**Given entries**.
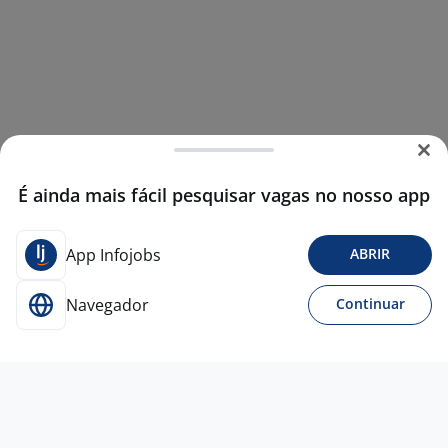
É ainda mais fácil pesquisar vagas no nosso app
App Infojobs
ABRIR
Navegador
Continuar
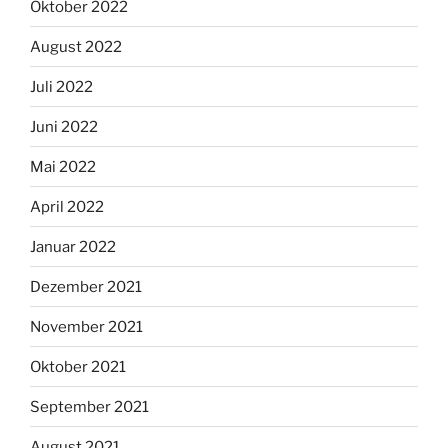
Oktober 2022
August 2022
Juli 2022
Juni 2022
Mai 2022
April 2022
Januar 2022
Dezember 2021
November 2021
Oktober 2021
September 2021
August 2021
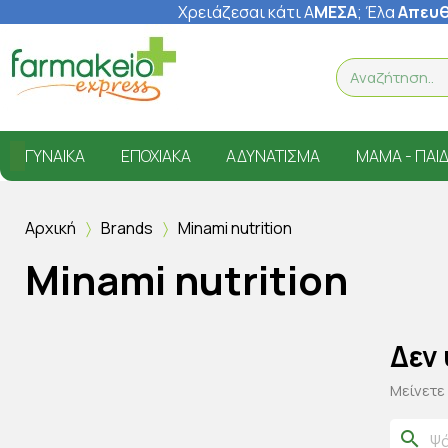
Χρειάζεσαι κάτι Α
ΜΕΣΑ
; Έ
λα
Απευθ
ΓΥΝΑΊΚΑ
ΕΠΟΧΙΑΚΆ
ΑΔΥΝΆΤΙΣΜΑ
ΜΑΜΆ - ΠΑΙΔ
Αρχική
Brands
Minami nutrition
Minami nutrition
Δεν
Μείνετε
search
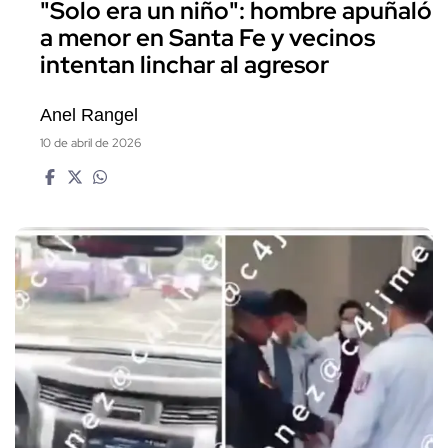
"Solo era un niño": hombre apuñaló
a menor en Santa Fe y vecinos
intentan linchar al agresor
Anel Rangel
10 de abril de 2026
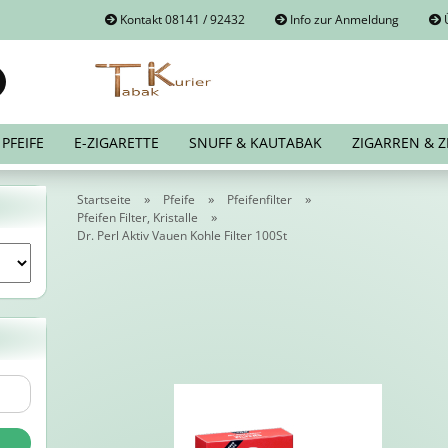
Kontakt 08141 / 92432
Info zur Anmeldung
Ü
Suche...
E-Mail
PFEIFE
E-ZIGARETTE
SNUFF & KAUTABAK
ZIGARREN & Z
Passwort
»
»
»
Startseite
Pfeife
Pfeifenfilter
»
Pfeifen Filter, Kristalle
Dr. Perl Aktiv Vauen Kohle Filter 100St
Konto erstellen
Passwort vergessen?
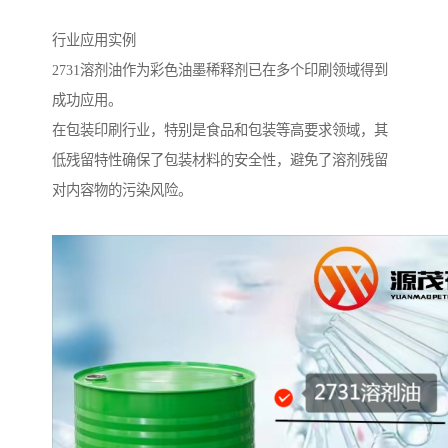
行业应用实例
2731溶剂油作为彩色油墨稀释剂已在多个印刷领域得到
成功应用。
在包装印刷行业，特别是食品和包装等高要求领域，其
低残留特性确保了包装材料的安全性，避免了溶剂残留
对内容物的污染风险。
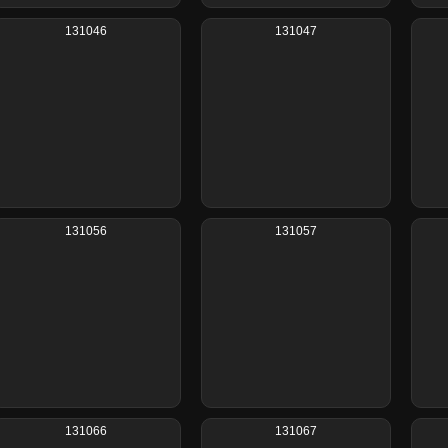
131046
131047
131056
131057
131066
131067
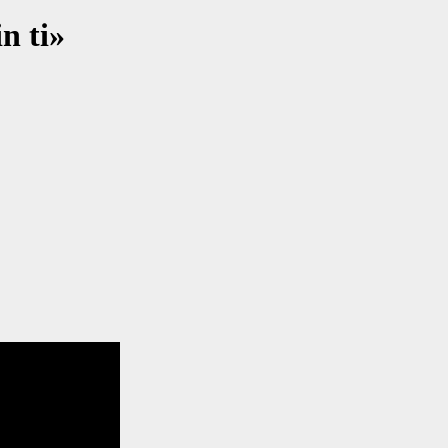
n ti»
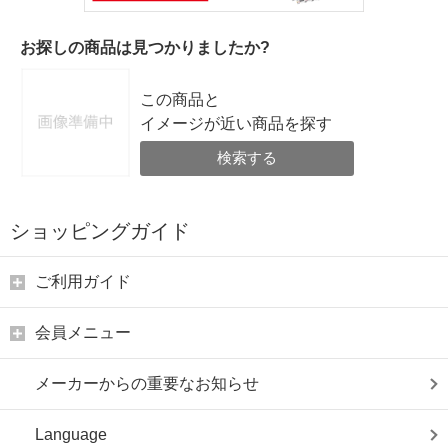
お探しの商品は見つかりましたか?
この商品と
イメージが近い商品を探す
検索する
ショッピングガイド
ご利用ガイド
会員メニュー
メーカーからの重要なお知らせ
Language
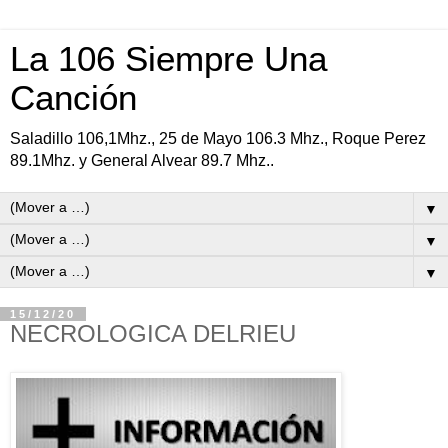
La 106 Siempre Una
Canción
Saladillo 106,1Mhz., 25 de Mayo 106.3 Mhz., Roque Perez
89.1Mhz. y General Alvear 89.7 Mhz..
▼
▼
▼
15/12/20
NECROLOGICA DELRIEU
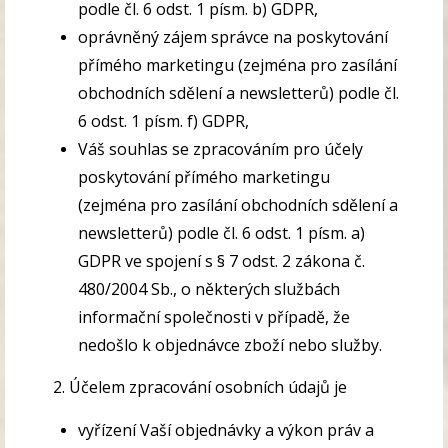
podle čl. 6 odst. 1 písm. b) GDPR,
oprávněný zájem správce na poskytování
přímého marketingu (zejména pro zasílání
obchodních sdělení a newsletterů) podle čl.
6 odst. 1 písm. f) GDPR,
Váš souhlas se zpracováním pro účely
poskytování přímého marketingu
(zejména pro zasílání obchodních sdělení a
newsletterů) podle čl. 6 odst. 1 písm. a)
GDPR ve spojení s § 7 odst. 2 zákona č.
480/2004 Sb., o některých službách
informační společnosti v případě, že
nedošlo k objednávce zboží nebo služby.
2. Účelem zpracování osobních údajů je
vyřízení Vaší objednávky a výkon práv a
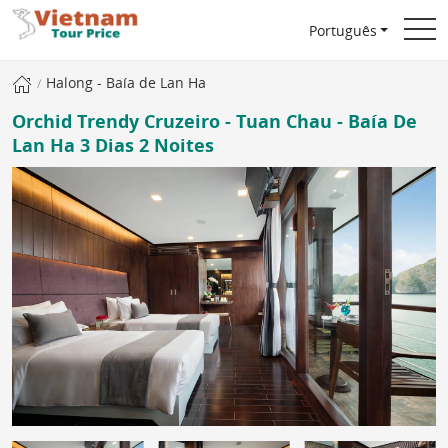
Português
Halong - Baía de Lan Ha
Orchid Trendy Cruzeiro - Tuan Chau - Baía De
Lan Ha 3 Dias 2 Noites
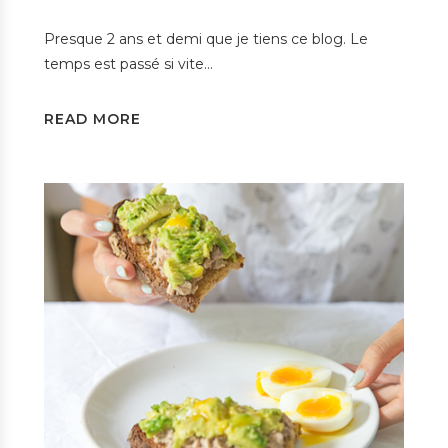
Presque 2 ans et demi que je tiens ce blog. Le
temps est passé si vite…
READ MORE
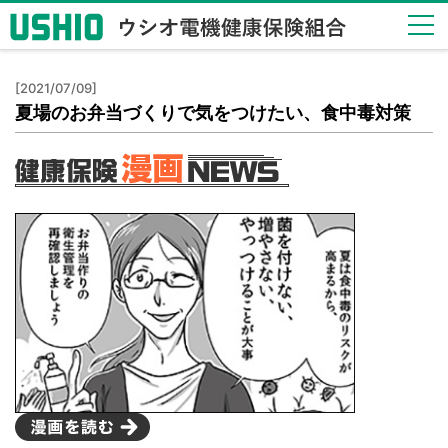
健保
[2021/07/09]
のし
夏場のお弁当づくりで気をつけたい、食中毒対策
くみ
Health
Insurance
System
健保
の給
付
Insurance
Benefits
保健
事業
Health
Checkup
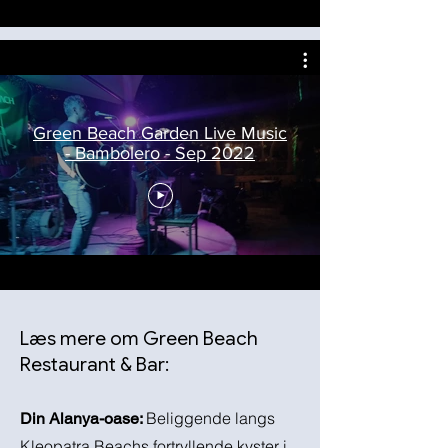
Green Beach Garden Live Music
- Bambolero - Sep 2022
Læs mere om Green Beach
Restaurant & Bar:
B
eliggende langs
Din Alanya-oase:
Kleopatra Beachs fortryllende kyster i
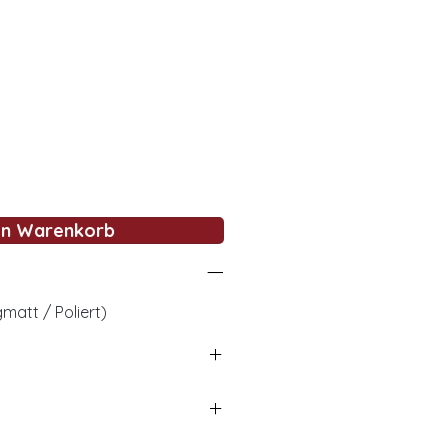
en Warenkorb
matt / Poliert)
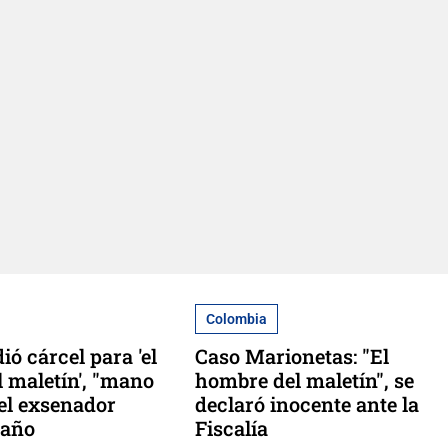
Colombia
dió cárcel para 'el
Caso Marionetas: "El
 maletín', "mano
hombre del maletín", se
el exsenador
declaró inocente ante la
taño
Fiscalía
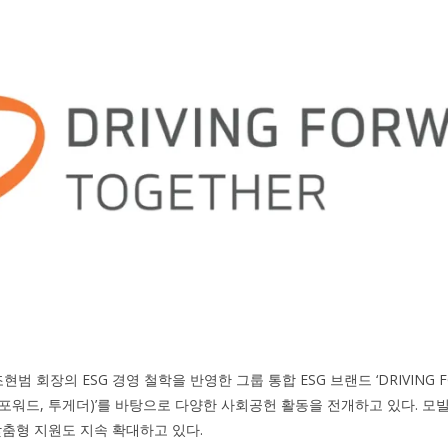
 회장의 ESG 경영 철학을 반영한 그룹 통합 ESG 브랜드 ‘DRIVING F
빙 포워드, 투게더)’를 바탕으로 다양한 사회공헌 활동을 전개하고 있다. 
맞춤형 지원도 지속 확대하고 있다.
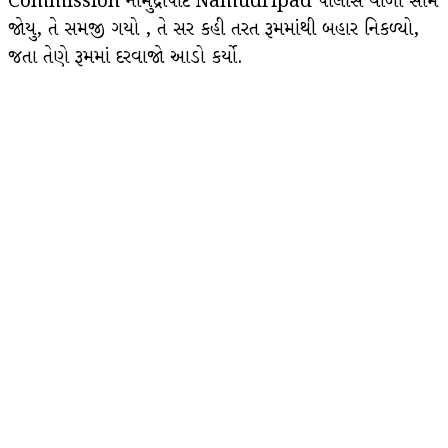
Commission નામુદ્રીપાદે Namudripad પોલીસ વાળા સામે
જોયુ, તે સમજી ગયો , તે સર કહી તરત રૂમમાંથી બહાર નિકળ્યો,
જતા તેણે રૂમમાં દરવાજો આડો કર્યો.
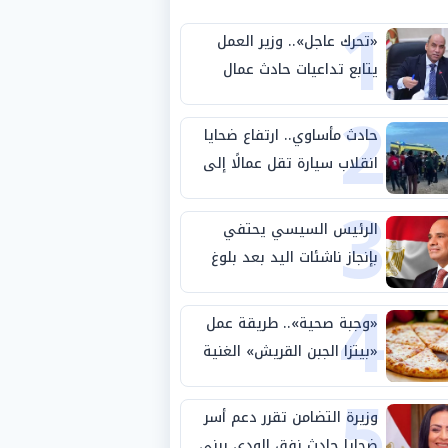
1
«تحرك عاجل».. وزير العمل
يتابع تداعيات حادث عمال
2
طريق بني سويف الصحراوي
حادث مأساوي.. ارتفاع ضحايا
انقلاب سيارة تقل عمالًا إلى
3
14 شخصًا
الرئيس السيسي يحتفي
بإنجاز ناشئات اليد بعد بلوغ
4
نصف نهائي كأس العالم
«وجبة صحية».. طريقة عمل
«بيتزا الجبن القريش» الغنية
5
بالبروتين
وزيرة التضامن تقرر دعم أسر
ضحايا حادث نفق الودي ببني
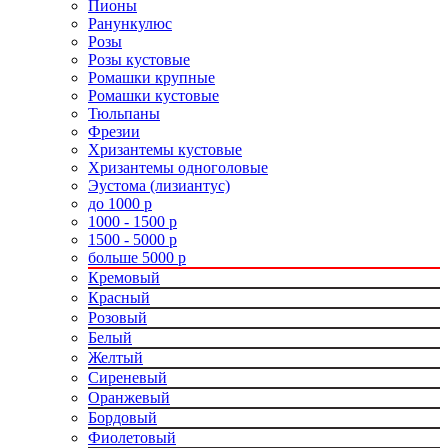
Пионы
Ранункулюс
Розы
Розы кустовые
Ромашки крупные
Ромашки кустовые
Тюльпаны
Фрезии
Хризантемы кустовые
Хризантемы одноголовые
Эустома (лизиантус)
до 1000 р
1000 - 1500 р
1500 - 5000 р
больше 5000 р
Кремовый
Красный
Розовый
Белый
Желтый
Сиреневый
Оранжевый
Бордовый
Фиолетовый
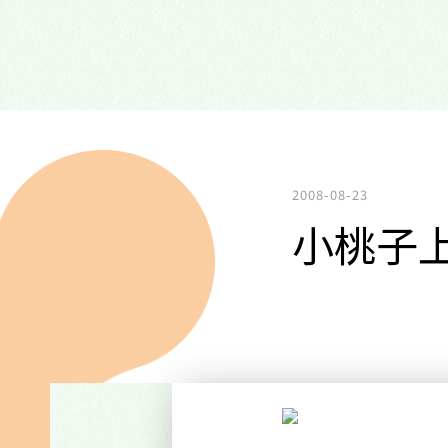
2008-08-23
小桃子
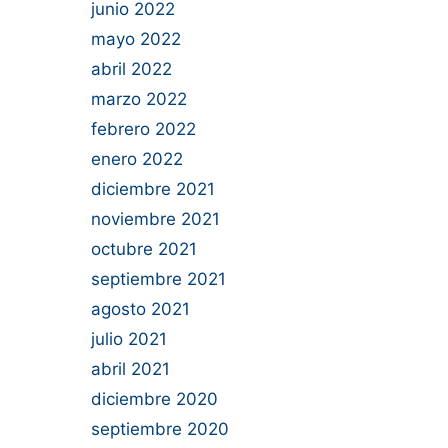
junio 2022
mayo 2022
abril 2022
marzo 2022
febrero 2022
enero 2022
diciembre 2021
noviembre 2021
octubre 2021
septiembre 2021
agosto 2021
julio 2021
abril 2021
diciembre 2020
septiembre 2020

**Problem details**.
If a line comes after the line with "podle čl. 6 odst. 1 písm. b)", it stays out; print exactly every line from the start of the entries up to and including that line, but no pictures.

**Solution to this exercise**.
É ainda mais fácil pesquisar vagas no nosso app
App Infojobs
ABRIR
Navegador
Continuar
Oktober 2022
August 2022
Juli 2022
Juni 2022
Mai 2022
April 2022
Januar 2022
Dezember 2021
November 2021
Oktober 2021
September 2021
August 2021
Χρειάζεσαι κάτι Α
ΜΕΣΑ
; Έ
λα
Απευθ
ΓΥΝΑΊΚΑ
ΕΠΟΧΙΑΚΆ
ΑΔΥΝΆΤΙΣΜΑ
ΜΑΜΆ - ΠΑΙΔ
Αρχική
Brands
Minami nutrition
Minami nutrition
Δεν
Μείνετε
search
"Solo era un niño": hombre apuñaló
a menor en Santa Fe y vecinos
intentan linchar al agresor
Anel Rangel
10 de abril de 2026
Kontakt 08141 / 92432
Info zur Anmeldung
Ü
Suche...
E-Mail
PFEIFE
E-ZIGARETTE
SNUFF & KAUTABAK
ZIGARREN & Z
Passwort
»
»
»
Startseite
Pfeife
Pfeifenfilter
»
Pfeifen Filter, Kristalle
Dr. Perl Aktiv Vauen Kohle Filter 100St
Konto erstellen
Passwort vergessen?
行业应用实例
2731溶剂油作为彩色油墨稀释剂已在多个印刷领域得到
成功应用。
在包装印刷行业，特别是食品和包装等高要求领域，其
低残留特性确保了包装材料的安全性，避免了溶剂残留
对内容物的污染风险。
131046
131047
131056
131057
131066
131067
n ti»
お探しの商品は見つかりましたか?
この商品と
イメージが近い商品を探す
検索する
ショッピングガイド
ご利用ガイド
会員メニュー
メーカーからの重要なお知らせ
Language
La 106 Siempre Una
Canción
Saladillo 106,1Mhz., 25 de Mayo 106.3 Mhz., Roque Perez
89.1Mhz. y General Alvear 89.7 Mhz..
▼
▼
▼
15/12/20
NECROLOGICA DELRIEU
podle čl. 6 odst. 1 písm. b) GDPR,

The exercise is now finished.